A NEW DESCRIPTION OF CAROLINA
By Order of the Lords Proprietors
Drawn by John Ogilby
Engraved by James Moxon
Published by John Ogilby in his atlas “America” London, 1672
20 ½” x 16”
A New Description of Carolina was based in large part on a manuscript map by the philosopher John Locke, who also served as secretary to Lord Ashley, Earl of Shaftesbury and Lord Chief Justice of the province. Locke was similarly the source of most of the notes on the new country of Carolina included in John Ogilby’s new atlas titled America. (Ogilby was Charles II’s royal cartographer.) Ogilby also relied heavily on the accounts of John Lederer of his journey through the southwestern portions of Virginia and North Carolina for new information. Lederer’s map was an important contribution to the cartography of the region but it contained a number of inaccuracies that were repeated by Ogilby and perpetuated by numerous cartographers in subsequent years. Chief among these were Lederer’s depiction of a large, inland lake he called Ushery (renamed Ashly by Ogilby in honor of a principal Lord Proprietor) and an extensive savanna bordering the Appalachian Mountains on the east, which Ogilby also emphasized.

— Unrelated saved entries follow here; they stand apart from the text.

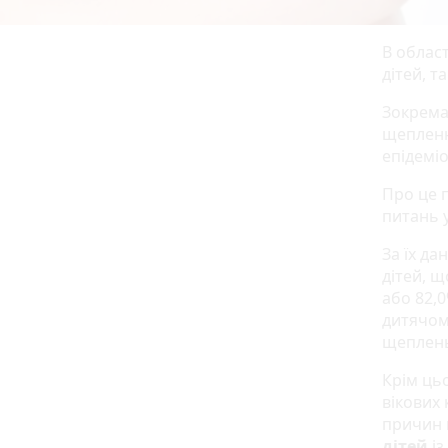
В облас
дітей, т
Зокрема,
щеплен
епідеміо
Про це п
питань 
За їх да
дітей, щ
або 82,0
дитячом
щеплен
Крім ць
вікових 
причин 
дітей
із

Known as the First Lords Proprietors Map, Cumming states that A New Description of Carolina was undoubtedly issued separately and sold to prospective settlers or investors in the new territory as well as available in the Ogilby atlas. (It also appeared in a promotional tract by Samuel Wilson, secretary to the proprietors entitled an Account of the Provence of Carolina.) The map quickly became the source for a number of maps by other publishers, most famously the depiction of Carolina in John Speed’s Theater of the Empire of Great Britain published in 1676 which was the most notable English atlas of the seventeenth century.
Oriented with the north to the right, the map includes a handsome title cartouche with two Native Americans, the arms of Charles II prominently displayed in the center and an eCharleston would be established.
A New Description of Carolina is known in only one state.
Condition: A very good impression, the map is in overall excellent condition with attractive color. There is some light creasing along the centerfold. The margins have been professionally reinforced and extended.
References: Cumming, Southeast in Early Maps, No.70, further discussed pages 16-18. Pritchard, Degrees of Latitude, No. 13.